**** Supplied material ****

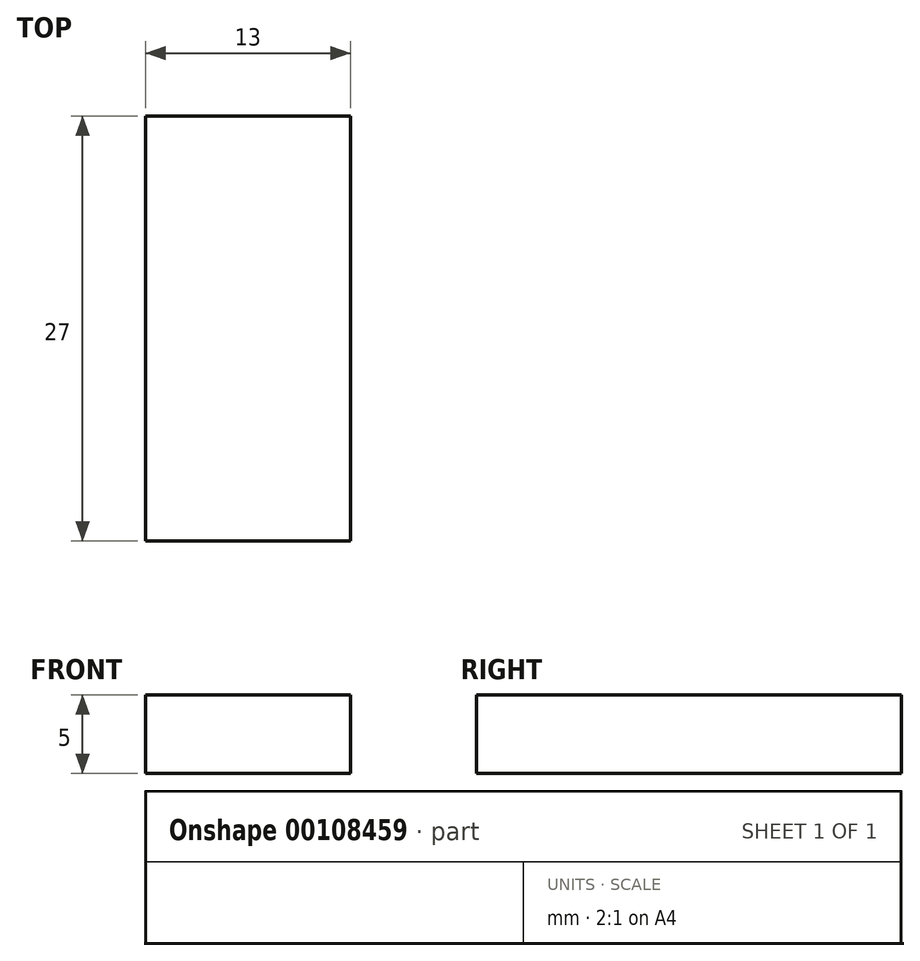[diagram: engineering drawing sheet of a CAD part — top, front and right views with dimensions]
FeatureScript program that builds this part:
annotation { "Feature Type Name" : "Feature", "Feature Type Description" : "" }
export const myFeature = defineFeature(function(context is Context, id is Id, definition is map)
    precondition{}
    {
        {
            var Q0;
            Q0=qCreatedBy(makeId("Top.planeOp"),FACE);
            var sketch = newSketch(context, id + "F0", { "sketchPlane" : qUnion([Q0])});
            skLineSegment(sketch, "E0.bottom", {"start": v(6.5, 13.5) * mm, "end": v(-6.5, 13.5) * mm});
            skLineSegment(sketch, "E0.top", {"start": v(6.5, -13.5) * mm, "end": v(-6.5, -13.5) * mm});
            skLineSegment(sketch, "E0.left", {"start": v(6.5, 13.5) * mm, "end": v(6.5, -13.5) * mm});
            skLineSegment(sketch, "E0.right", {"start": v(-6.5, 13.5) * mm, "end": v(-6.5, -13.5) * mm});
            skPoint(sketch, "E0.middle", {"position": v(0, 0) * mm});
            skSolve(sketch);
        }
        {
            var Q0;
            Q0 = qSketchRegion(id + "F0", true);
            extrude(context, id + "F1", {"entities" : qUnion([Q0]), "depth" : 5 * mm});
        }
    });
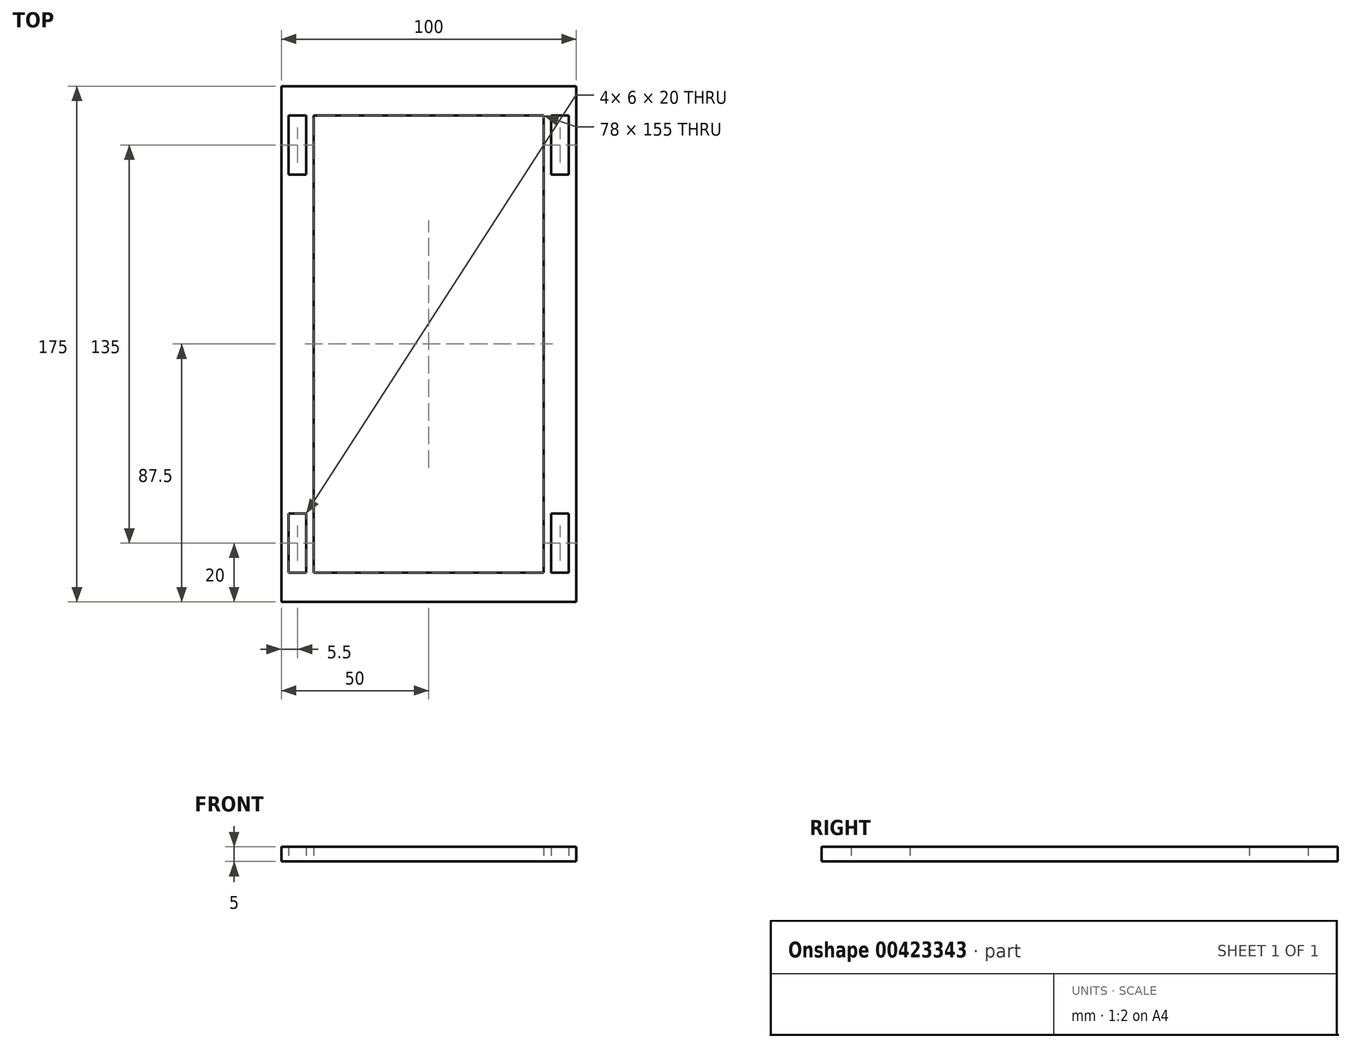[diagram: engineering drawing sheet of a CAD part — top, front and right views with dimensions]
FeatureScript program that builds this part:
annotation { "Feature Type Name" : "Feature", "Feature Type Description" : "" }
export const myFeature = defineFeature(function(context is Context, id is Id, definition is map)
    precondition{}
    {
        {
            var Q0;
            Q0=qCreatedBy(makeId("Top.planeOp"),FACE);
            var sketch = newSketch(context, id + "F0", { "sketchPlane" : qUnion([Q0])});
            skLineSegment(sketch, "E0.bottom", {"start": v(50, 87.5) * mm, "end": v(-50, 87.5) * mm});
            skLineSegment(sketch, "E0.top", {"start": v(50, -87.5) * mm, "end": v(-50, -87.5) * mm});
            skLineSegment(sketch, "E0.left", {"start": v(50, 87.5) * mm, "end": v(50, -87.5) * mm});
            skLineSegment(sketch, "E0.right", {"start": v(-50, 87.5) * mm, "end": v(-50, -87.5) * mm});
            skPoint(sketch, "E0.middle", {"position": v(0, 0) * mm});
            skLineSegment(sketch, "E1.bottom", {"start": v(-41.5, -57.5) * mm, "end": v(-47.5, -57.5) * mm});
            skLineSegment(sketch, "E1.top", {"start": v(-41.5, -77.5) * mm, "end": v(-47.5, -77.5) * mm});
            skLineSegment(sketch, "E1.left", {"start": v(-41.5, -57.5) * mm, "end": v(-41.5, -77.5) * mm});
            skLineSegment(sketch, "E1.right", {"start": v(-47.5, -57.5) * mm, "end": v(-47.5, -77.5) * mm});
            skPoint(sketch, "E1.middle", {"position": v(-44.5, -67.5) * mm});
            skLineSegment(sketch, "E2.MirrorCS", {"start": v(41.5, -57.5) * mm, "end": v(41.5, -77.5) * mm});
            skLineSegment(sketch, "E3.MirrorCS", {"start": v(41.5, -57.5) * mm, "end": v(47.5, -57.5) * mm});
            skLineSegment(sketch, "E4.MirrorCS", {"start": v(47.5, -57.5) * mm, "end": v(47.5, -77.5) * mm});
            skLineSegment(sketch, "E5.MirrorCS", {"start": v(41.5, -77.5) * mm, "end": v(47.5, -77.5) * mm});
            skLineSegment(sketch, "E6.bottom", {"start": v(-41.5, 77.5) * mm, "end": v(-47.5, 77.5) * mm});
            skLineSegment(sketch, "E6.top", {"start": v(-41.5, 57.5) * mm, "end": v(-47.5, 57.5) * mm});
            skLineSegment(sketch, "E6.left", {"start": v(-41.5, 77.5) * mm, "end": v(-41.5, 57.5) * mm});
            skLineSegment(sketch, "E6.right", {"start": v(-47.5, 77.5) * mm, "end": v(-47.5, 57.5) * mm});
            skPoint(sketch, "E6.middle", {"position": v(-44.5, 67.5) * mm});
            skLineSegment(sketch, "E7.MirrorCS", {"start": v(41.5, 77.5) * mm, "end": v(47.5, 77.5) * mm});
            skLineSegment(sketch, "E8.MirrorCS", {"start": v(41.5, 77.5) * mm, "end": v(41.5, 57.5) * mm});
            skLineSegment(sketch, "E9.MirrorCS", {"start": v(47.5, 77.5) * mm, "end": v(47.5, 57.5) * mm});
            skLineSegment(sketch, "E10.MirrorCS", {"start": v(41.5, 57.5) * mm, "end": v(47.5, 57.5) * mm});
            skLineSegment(sketch, "E11.bottom", {"start": v(-39, 77.5) * mm, "end": v(39, 77.5) * mm});
            skLineSegment(sketch, "E11.top", {"start": v(-39, -77.5) * mm, "end": v(39, -77.5) * mm});
            skLineSegment(sketch, "E11.left", {"start": v(-39, 77.5) * mm, "end": v(-39, -77.5) * mm});
            skLineSegment(sketch, "E11.right", {"start": v(39, 77.5) * mm, "end": v(39, -77.5) * mm});
            skSolve(sketch);
        }
        {
            var Q0;
            Q0=makeQuery(id+"F0.imprint","IMPRINT",FACE,{"disambiguationData":[TD([[makeQuery(id+"F0.imprint","IMPRINT",EDGE,{"derivedFrom":sQuery(id+"F0.wireOp",EDGE,"E0.bottom")}),1.0]])]});
            extrude(context, id + "F1", {"entities" : qUnion([Q0]), "depth" : 5 * mm});
        }
    });
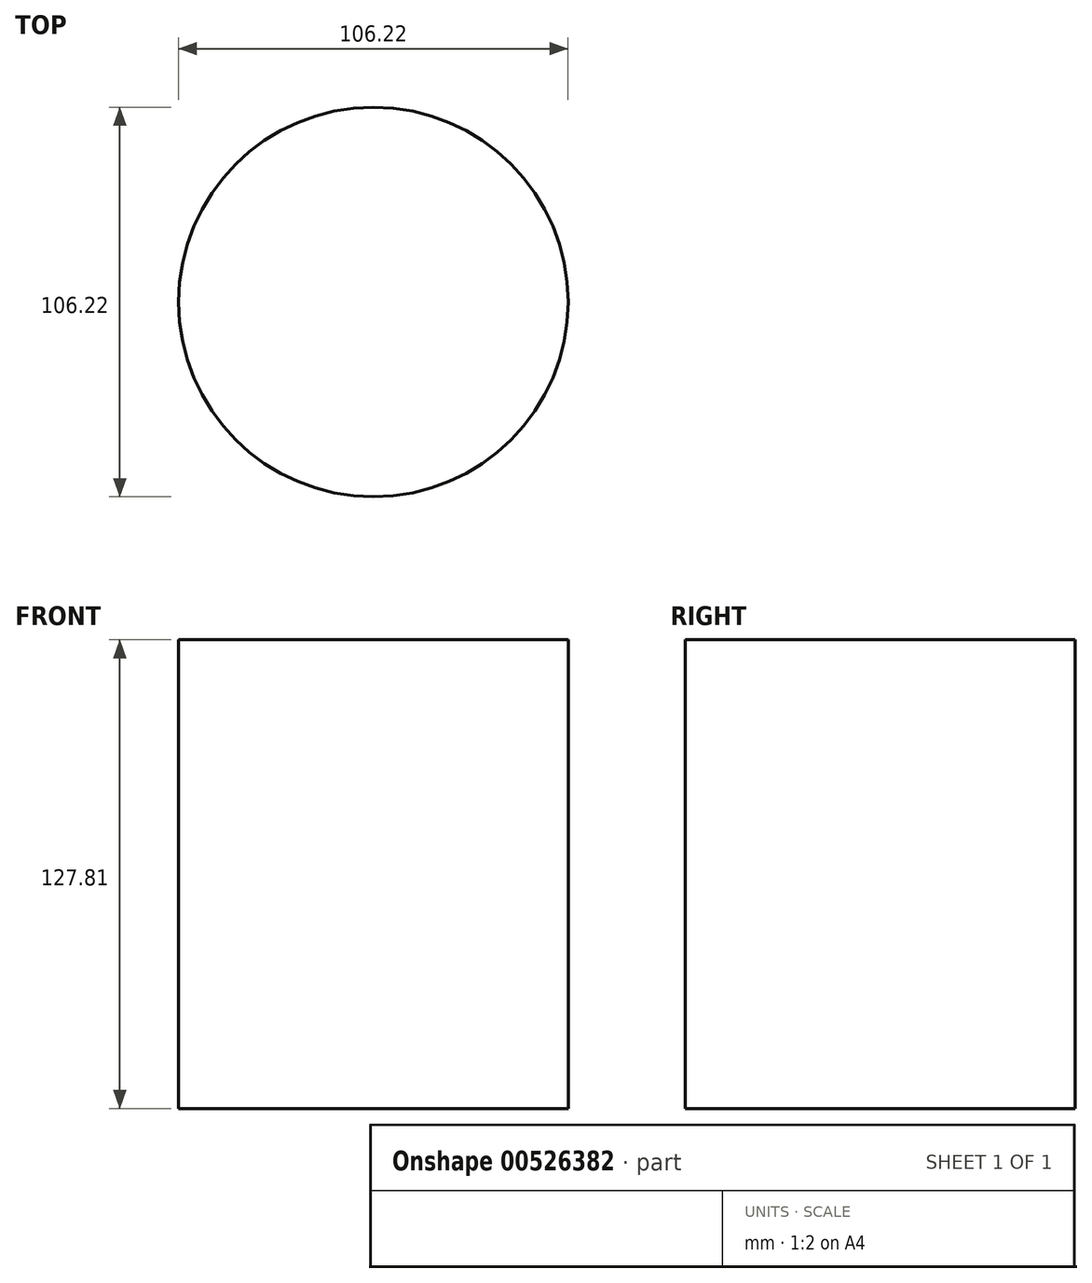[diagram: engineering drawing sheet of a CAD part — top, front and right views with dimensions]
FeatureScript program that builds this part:
annotation { "Feature Type Name" : "Feature", "Feature Type Description" : "" }
export const myFeature = defineFeature(function(context is Context, id is Id, definition is map)
    precondition{}
    {
        {
            var Q0;
            Q0=qCreatedBy(makeId("Top.planeOp"),FACE);
            var sketch = newSketch(context, id + "F0", { "sketchPlane" : qUnion([Q0])});
            skCircle(sketch, "E0", {"center": v(46.04, 0) * mm, "radius": 53.11 * mm});
            skSolve(sketch);
        }
        {
            var Q0;
            Q0=makeQuery(id+"F0.imprint","IMPRINT",FACE,{"disambiguationData":[TD([[makeQuery(id+"F0.imprint","IMPRINT",EDGE,{"derivedFrom":sQuery(id+"F0.wireOp",EDGE,"E0")}),1.0]])]});
            var sketch = newSketch(context, id + "F1", { "sketchPlane" : qUnion([Q0])});
            skSolve(sketch);
        }
        {
            var Q0;
            Q0=makeQuery(id+"F1.imprint","IMPRINT",FACE,{"disambiguationData":[TD([[makeQuery(id+"F1.imprint","IMPRINT",EDGE,{"derivedFrom":makeQuery(id+"F0.imprint","IMPRINT",EDGE,{"derivedFrom":sQuery(id+"F0.wireOp",EDGE,"E0")})}),1.0]])]});
            extrude(context, id + "F2", {"entities" : qUnion([Q0]), "depth" : 127.81 * mm, "offsetDistance" : 25.4 * mm});
        }
    });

****

Required work. How many lines of the data above contain the string "left", matching case exactly? Reply with the number alone.

Response. 5